Epoch error
Currently fitting the spectra model using use_cell_type=True, which runs successfully on 2 epochs. But leads to all NA output with epoch # > 20. Not sure what would be driving the error here.
# fit the model (We will run this with only 2 epochs to decrease runtime in this tutorial) model = spc.est_spectra(adata=adata, gene_set_dictionary=annotations, use_highly_variable=True, cell_type_key="blueprint_labels_mapped", use_weights=True, lam=0.1, # varies depending on dsata and gene sets, try between 0.5 and 0.001 delta=0.001, kappa=None, rho=0.001, use_cell_types=True, n_top_vals=50, label_factors=True, overlap_threshold=0.2, clean_gs = True, min_gs_num = 3, num_epochs=100 #here running only 2 epochs for time reasons, we recommend 10,000 epochs for most datasets )
Cell type labels in gene set annotation dictionary and AnnData object are identical Your gene set annotation dictionary is now correctly formatted.

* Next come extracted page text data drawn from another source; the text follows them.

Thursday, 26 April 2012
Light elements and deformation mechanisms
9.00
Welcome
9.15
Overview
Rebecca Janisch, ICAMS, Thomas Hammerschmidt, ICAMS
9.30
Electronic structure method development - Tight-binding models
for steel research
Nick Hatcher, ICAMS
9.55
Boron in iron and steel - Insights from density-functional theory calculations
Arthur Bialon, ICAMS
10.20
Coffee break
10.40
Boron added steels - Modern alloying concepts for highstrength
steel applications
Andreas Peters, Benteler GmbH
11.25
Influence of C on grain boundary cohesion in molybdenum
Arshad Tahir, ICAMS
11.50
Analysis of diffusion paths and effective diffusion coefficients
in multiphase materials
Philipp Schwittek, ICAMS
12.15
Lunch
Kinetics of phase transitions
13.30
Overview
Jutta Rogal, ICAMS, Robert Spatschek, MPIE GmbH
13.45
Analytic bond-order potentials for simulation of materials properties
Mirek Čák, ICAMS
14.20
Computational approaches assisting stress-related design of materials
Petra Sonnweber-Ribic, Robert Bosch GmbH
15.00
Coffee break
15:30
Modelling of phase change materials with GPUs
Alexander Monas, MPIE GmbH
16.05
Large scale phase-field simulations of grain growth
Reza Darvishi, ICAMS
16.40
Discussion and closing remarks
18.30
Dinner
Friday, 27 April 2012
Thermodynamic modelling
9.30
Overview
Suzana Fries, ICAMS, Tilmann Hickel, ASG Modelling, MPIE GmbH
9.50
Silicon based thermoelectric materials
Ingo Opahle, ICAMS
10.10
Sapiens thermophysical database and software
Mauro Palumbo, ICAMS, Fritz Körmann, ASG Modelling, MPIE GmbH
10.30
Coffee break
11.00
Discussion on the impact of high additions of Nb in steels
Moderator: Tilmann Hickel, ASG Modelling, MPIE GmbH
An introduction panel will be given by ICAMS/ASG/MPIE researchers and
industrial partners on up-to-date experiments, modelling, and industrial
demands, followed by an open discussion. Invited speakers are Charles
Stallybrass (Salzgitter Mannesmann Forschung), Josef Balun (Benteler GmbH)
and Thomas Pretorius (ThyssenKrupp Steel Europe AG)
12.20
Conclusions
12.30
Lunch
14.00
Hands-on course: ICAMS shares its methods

Hi thank you for developing this tool,
I encountered the same problem, works for 2 epochs, but only NAs as results for 10000 epochs.

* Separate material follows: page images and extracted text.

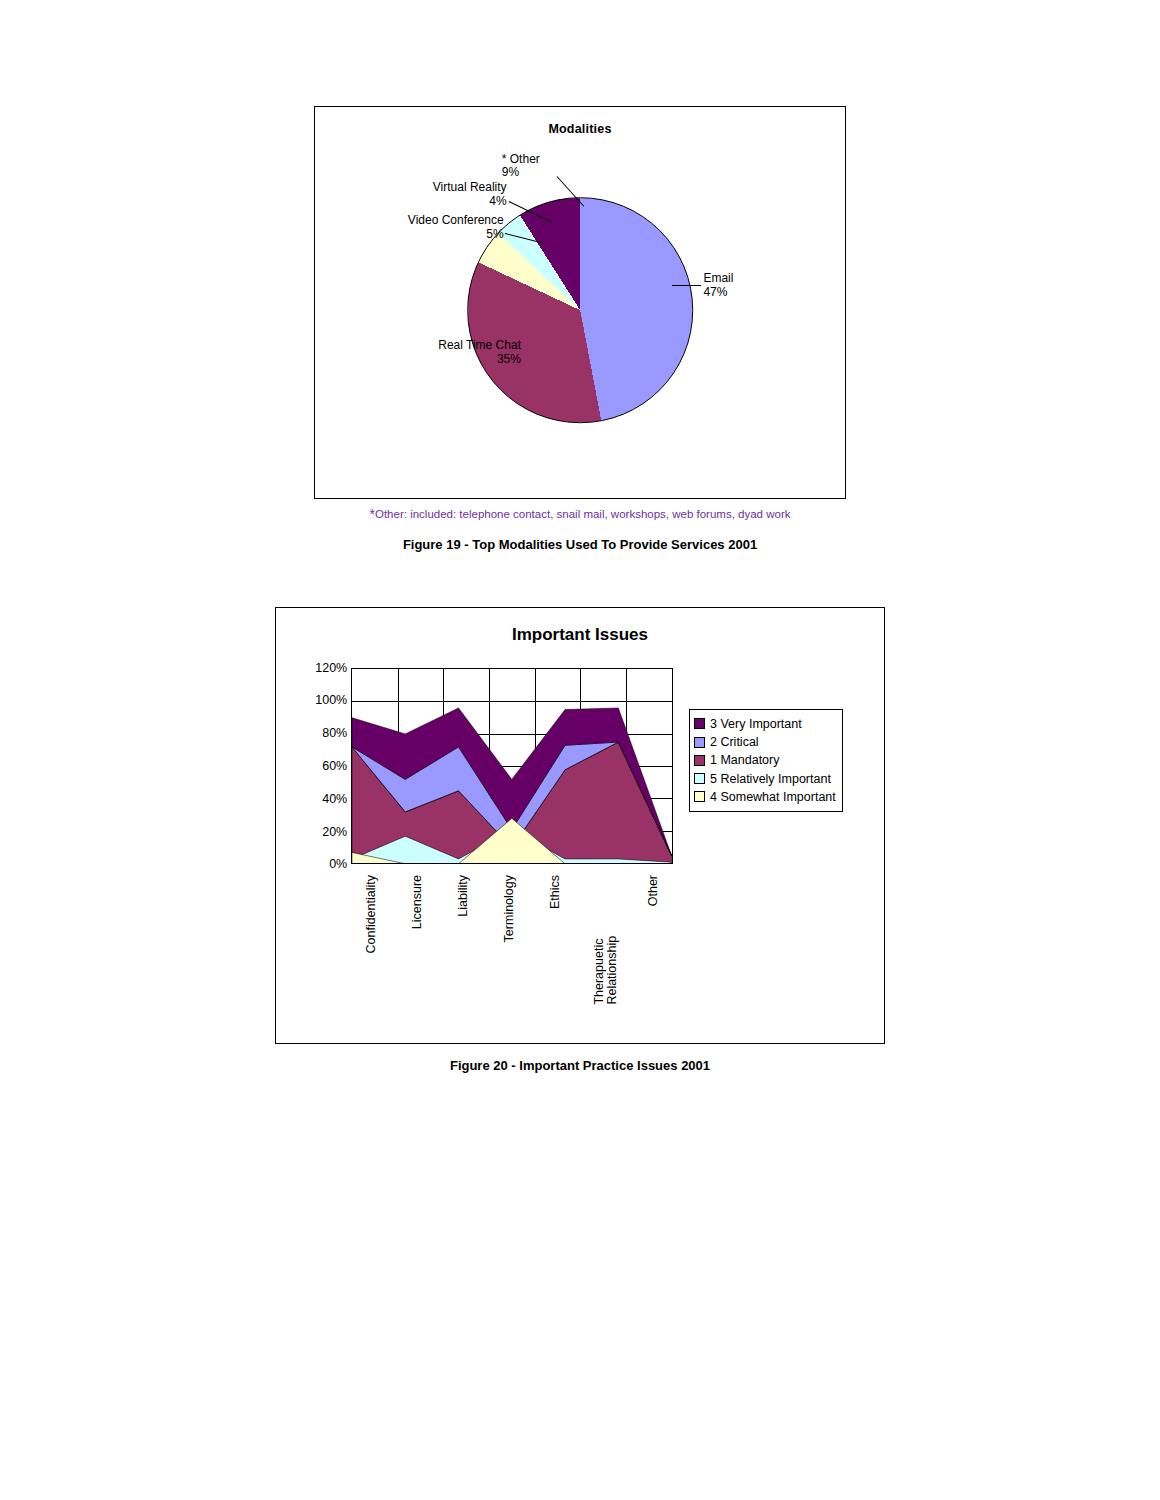Modalities
Email
47%
Real Time Chat
35%
Video Conference
5%
Virtual Reality
4%
* Other
9%
*Other: included: telephone contact, snail mail, workshops, web forums, dyad work
Figure 19 - Top Modalities Used To Provide Services 2001
Important Issues
120% 100% 80% 60% 40% 20% 0%
Confidentiality Licensure Liability Terminology Ethics Therapuetic
Relationship Other
3 Very Important
2 Critical
1 Mandatory
5 Relatively Important
4 Somewhat Important
Figure 20 - Important Practice Issues 2001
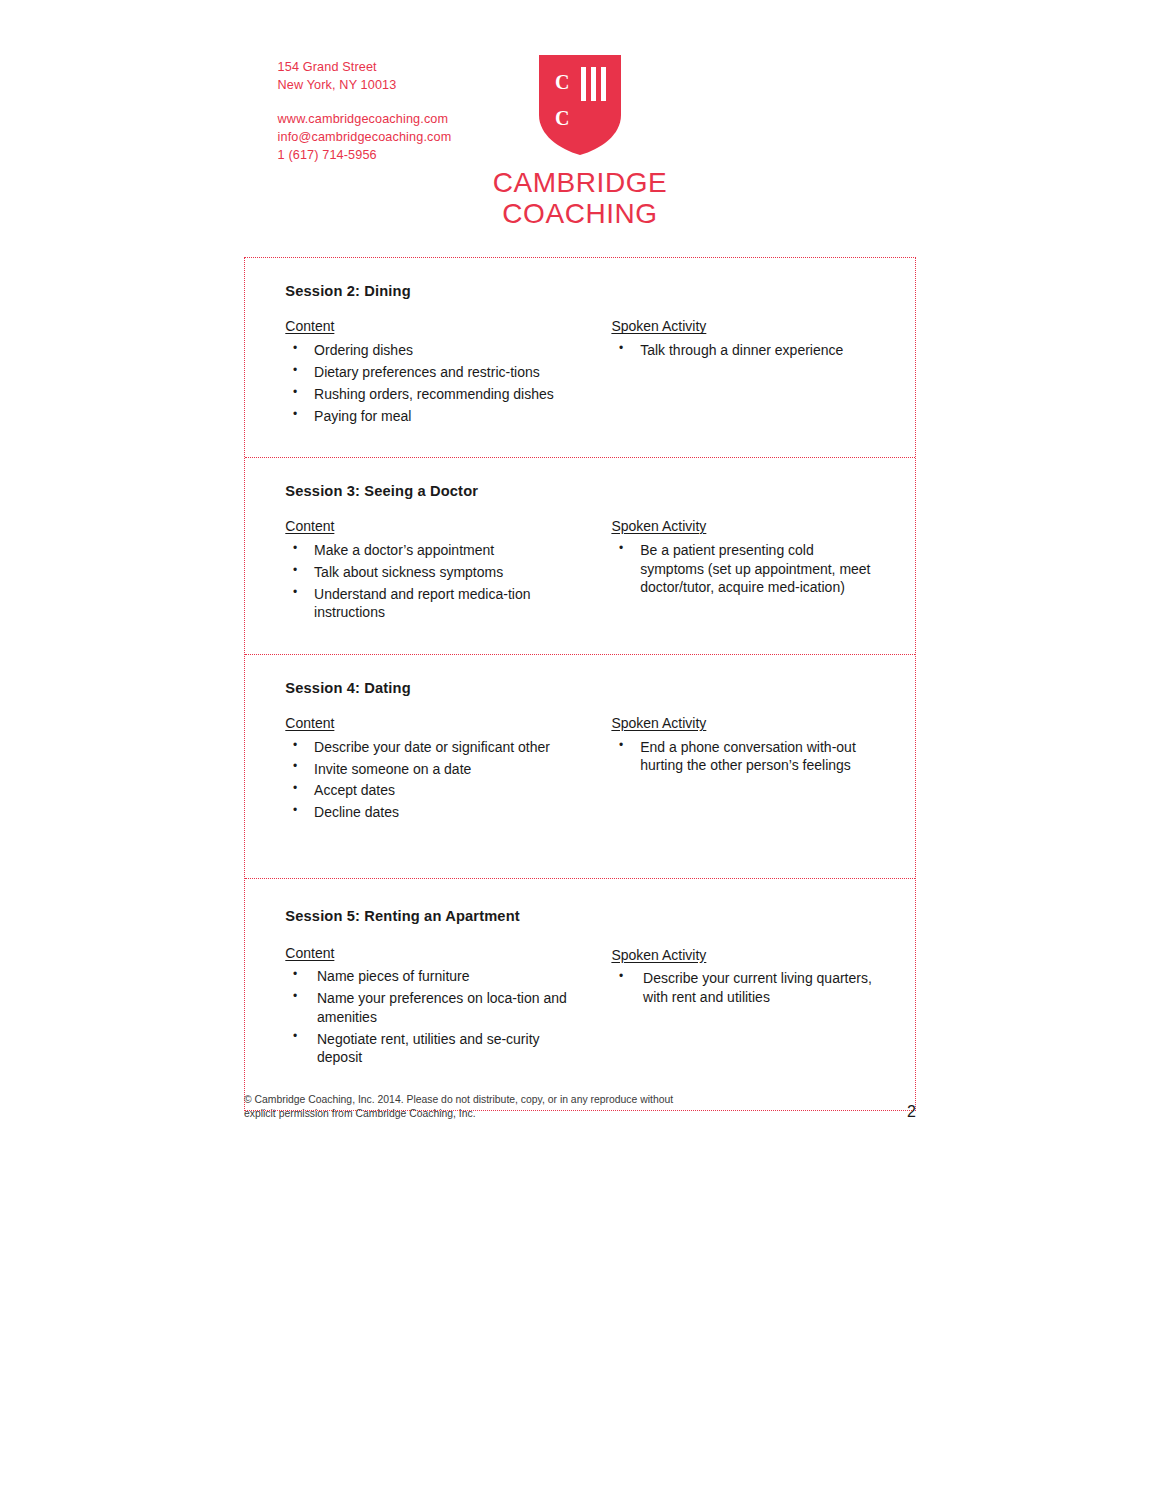154 Grand Street
New York, NY 10013
www.cambridgecoaching.com
info@cambridgecoaching.com
1 (617) 714-5956
C C
Cambridge
Coaching
Session 2: Dining
Content
Ordering dishes
Dietary preferences and restric‑tions
Rushing orders, recommending dishes
Paying for meal
Spoken Activity
Talk through a dinner experience
Session 3: Seeing a Doctor
Content
Make a doctor’s appointment
Talk about sickness symptoms
Understand and report medica‑tion instructions
Spoken Activity
Be a patient presenting cold symptoms (set up appointment, meet doctor/tutor, acquire med‑ication)
Session 4: Dating
Content
Describe your date or significant other
Invite someone on a date
Accept dates
Decline dates
Spoken Activity
End a phone conversation with‑out hurting the other person’s feelings
Session 5: Renting an Apartment
Content
Name pieces of furniture
Name your preferences on loca‑tion and amenities
Negotiate rent, utilities and se‑curity deposit
Spoken Activity
Describe your current living quarters, with rent and utilities
© Cambridge Coaching, Inc. 2014. Please do not distribute, copy, or in any reproduce without explicit permission from Cambridge Coaching, Inc.
2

Hello, I spent a really long time trying to figure this out. I believe that this issue stems from improper preprocessing of the counts, and or something later down your workflow that affects the preprocessed counts. Either way the issue is the counts (i.e., adata.X). One way to fix or test it:
- Load up your original file (start from scratch)

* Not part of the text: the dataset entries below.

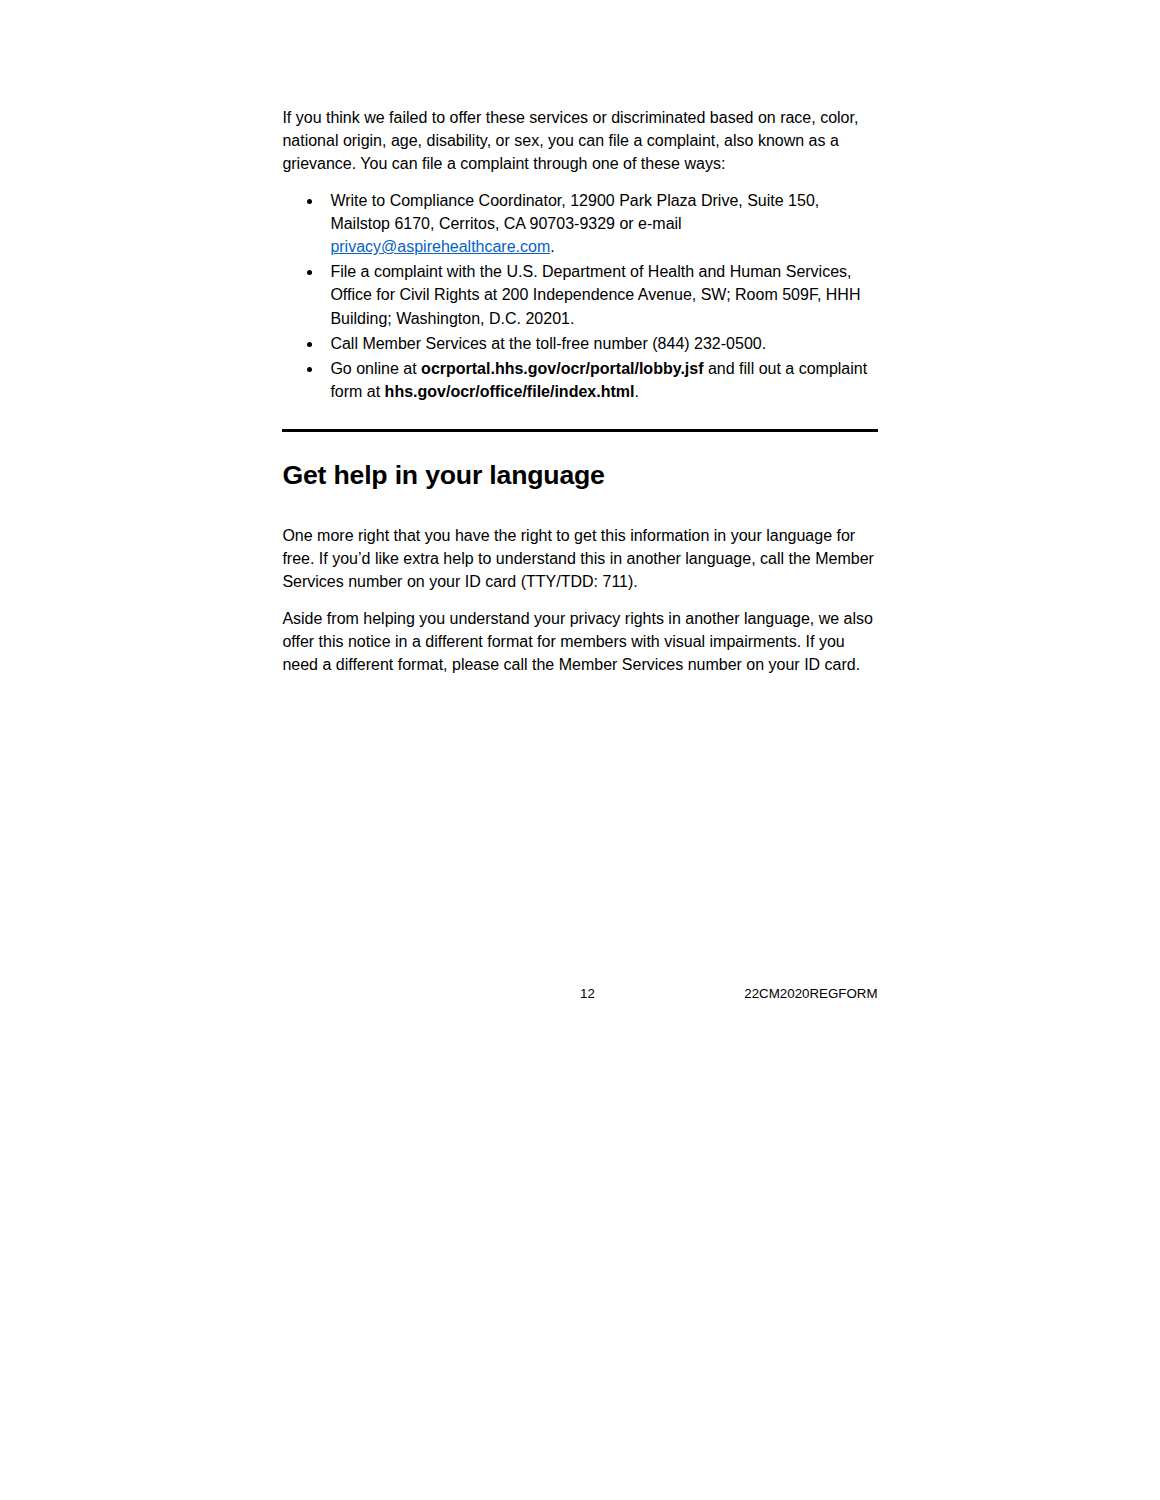If you think we failed to offer these services or discriminated based on race, color, national origin, age, disability, or sex, you can file a complaint, also known as a grievance. You can file a complaint through one of these ways:
Write to Compliance Coordinator, 12900 Park Plaza Drive, Suite 150, Mailstop 6170, Cerritos, CA 90703-9329 or e-mail privacy@aspirehealthcare.com.
File a complaint with the U.S. Department of Health and Human Services, Office for Civil Rights at 200 Independence Avenue, SW; Room 509F, HHH Building; Washington, D.C. 20201.
Call Member Services at the toll-free number (844) 232-0500.
Go online at ocrportal.hhs.gov/ocr/portal/lobby.jsf and fill out a complaint form at hhs.gov/ocr/office/file/index.html.
Get help in your language
One more right that you have the right to get this information in your language for free. If you’d like extra help to understand this in another language, call the Member Services number on your ID card (TTY/TDD: 711).
Aside from helping you understand your privacy rights in another language, we also offer this notice in a different format for members with visual impairments. If you need a different format, please call the Member Services number on your ID card.
12 22CM2020REGFORM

- Follow the steps from Scanpy or your own workflow. Just do your basic filtering, and don’t do anything that affects the raw counts.
- When you get to the ‘Normalization’ step run
Saving count data
adata.layers["counts"] = adata.X.copy()
Normalizing to median total counts
sc.pp.normalize_total(adata)
Logarithmize the data
sc.pp.log1p(adata)
This will save your original adata.X counts, as well as normalize and log transform your adata.X count data (which is what you want, if you are not using Scran). 4. Determine the highly variable genes. 5. Run Spectra (assuming you have everything else). You may want to transfer over your cell types.
Overall, the counts (adata.X) is likely messed up and should be properly normalized and log transformed. You may need to figure out how you want to deal with that, but that seems to be what is causing this issue.
I would suggest borrowing and modifying the code from scBestPractices where they plot the original counts and the ‘Shifted logarithm’ just to check that everything is at should be.